=== WHAT TO WORK ON ===
Quote every line of text in the rows below word for word, leaving out the pictures.

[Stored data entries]

--- START ---

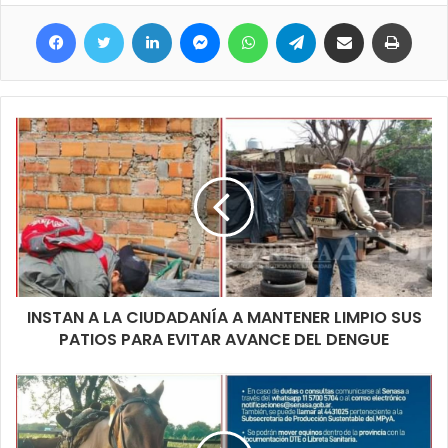
heladeras exhibidoras y depósitos son parte de las acciones del
Facebook
Twitter
LinkedIn
Messenger
WhatsApp
Telegram
Compartir por correo electrónico
Imprim
personal municipal que termino labrando las actuaciones
pertinentes.
INSTAN A LA CIUDADANÍA A MANTENER LIMPIO SUS
PATIOS PARA EVITAR AVANCE DEL DENGUE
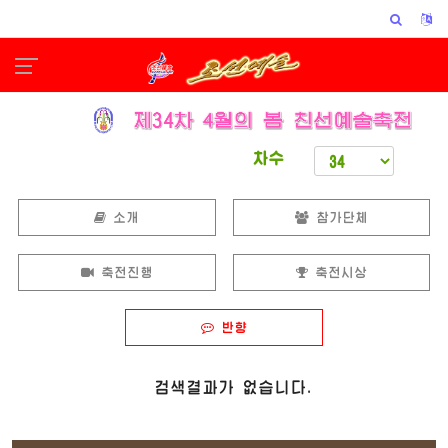
차수
소개
참가단체
축전진행
축전시상
반향
검색결과가 없습니다.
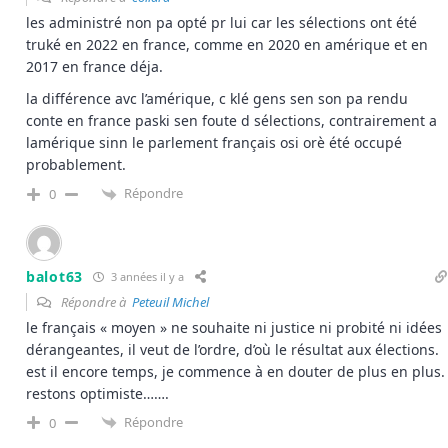
les administré non pa opté pr lui car les sélections ont été
truké en 2022 en france, comme en 2020 en amérique et en
2017 en france déja.
la différence avc l’amérique, c klé gens sen son pa rendu
conte en france paski sen foute d sélections, contrairement a
lamérique sinn le parlement français osi orè été occupé
probablement.
Répondre
0
balot63
3 années il y a
Répondre à
Peteuil Michel
le français « moyen » ne souhaite ni justice ni probité ni idées
dérangeantes, il veut de l’ordre, d’où le résultat aux élections.
est il encore temps, je commence à en douter de plus en plus.
restons optimiste…….
Répondre
0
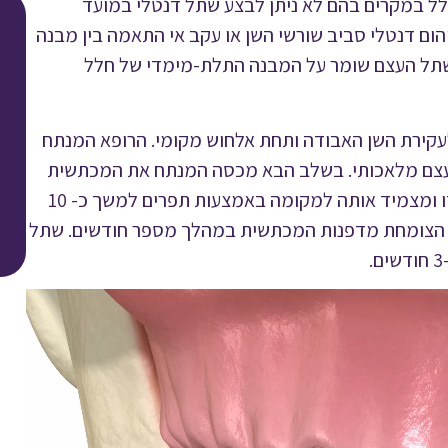
ל במקרים בהם לא ניתן לבצע שתל דנטלי במועד
הום דנטלי סביב שורשי השן או עקב אי התאמה בין מבנה
 שתל העצם שומר על המבנה התלת-מימדי של חלל
קירת השן האבודה ותחת אלחוש מקומי. הרופא המנתח
עצם מלאכותי. בשלב הבא מכסה המנתח את המכתשית
המלאה בממברנה (קרום) ביולוגי סינתטי המיועדת למטרה זו ומצמיד אותה למקומה באמצעות תפרים למשך כ- 10
ת הצומחת מדפנות המכתשית במהלך מספר חודשים. שתל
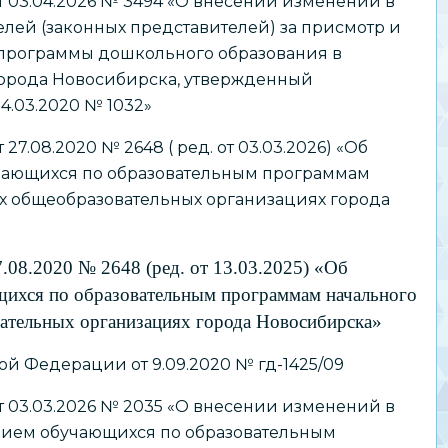
 03.04.2026 № 3494 «О внесении изменений в
лей (законных представителей) за присмотр и
 программы дошкольного образования в
орода Новосибирска, утвержденный
4.03.2020 № 1032»
7.08.2020 № 2648 ( ред. от 03.03.2026) «Об
чающихся по образовательным программам
х общеобразовательных организациях города
.08.2020 № 2648 (ред. от 13.03.2025) «Об
щихся по образовательным программам начального
ательных организациях города Новосибирска»
 Федерации от 9.09.2020 № гд-1425/09
 03.03.2026 № 2035 «О внесении изменений в
нием обучающихся по образовательным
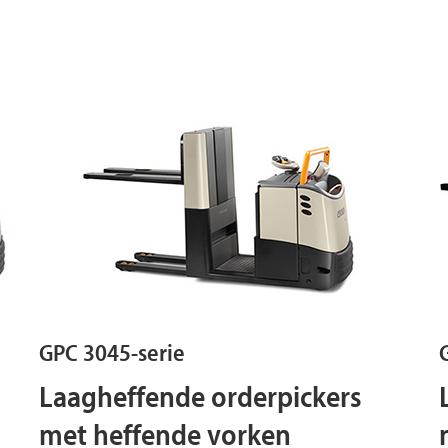
GPC 3045-serie
Laagheffende orderpickers
met heffende vorken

--- END ---

=== REPLY ===
heladeras exhibidoras y depósitos son parte de las acciones del
Facebook
Twitter
LinkedIn
Messenger
WhatsApp
Telegram
Compartir por correo electrónico
Imprim
personal municipal que termino labrando las actuaciones
pertinentes.
INSTAN A LA CIUDADANÍA A MANTENER LIMPIO SUS
PATIOS PARA EVITAR AVANCE DEL DENGUE
차수
소개
참가단체
축전진행
축전시상
반향
검색결과가 없습니다.
les administré non pa opté pr lui car les sélections ont été
truké en 2022 en france, comme en 2020 en amérique et en
2017 en france déja.
la différence avc l’amérique, c klé gens sen son pa rendu
conte en france paski sen foute d sélections, contrairement a
lamérique sinn le parlement français osi orè été occupé
probablement.
Répondre
0
balot63
3 années il y a
Répondre à
Peteuil Michel
le français « moyen » ne souhaite ni justice ni probité ni idées
dérangeantes, il veut de l’ordre, d’où le résultat aux élections.
est il encore temps, je commence à en douter de plus en plus.
restons optimiste…….
Répondre
0
ל במקרים בהם לא ניתן לבצע שתל דנטלי במועד
הום דנטלי סביב שורשי השן או עקב אי התאמה בין מבנה
 שתל העצם שומר על המבנה התלת-מימדי של חלל
קירת השן האבודה ותחת אלחוש מקומי. הרופא המנתח
עצם מלאכותי. בשלב הבא מכסה המנתח את המכתשית
המלאה בממברנה (קרום) ביולוגי סינתטי המיועדת למטרה זו ומצמיד אותה למקומה באמצעות תפרים למשך כ- 10
ת הצומחת מדפנות המכתשית במהלך מספר חודשים. שתל
 03.04.2026 № 3494 «О внесении изменений в
лей (законных представителей) за присмотр и
 программы дошкольного образования в
орода Новосибирска, утвержденный
4.03.2020 № 1032»
7.08.2020 № 2648 ( ред. от 03.03.2026) «Об
чающихся по образовательным программам
х общеобразовательных организациях города
.08.2020 № 2648 (ред. от 13.03.2025) «Об
щихся по образовательным программам начального
ательных организациях города Новосибирска»
 Федерации от 9.09.2020 № гд-1425/09
 03.03.2026 № 2035 «О внесении изменений в
нием обучающихся по образовательным
GPC 3045-serie
Laagheffende orderpickers
met heffende vorken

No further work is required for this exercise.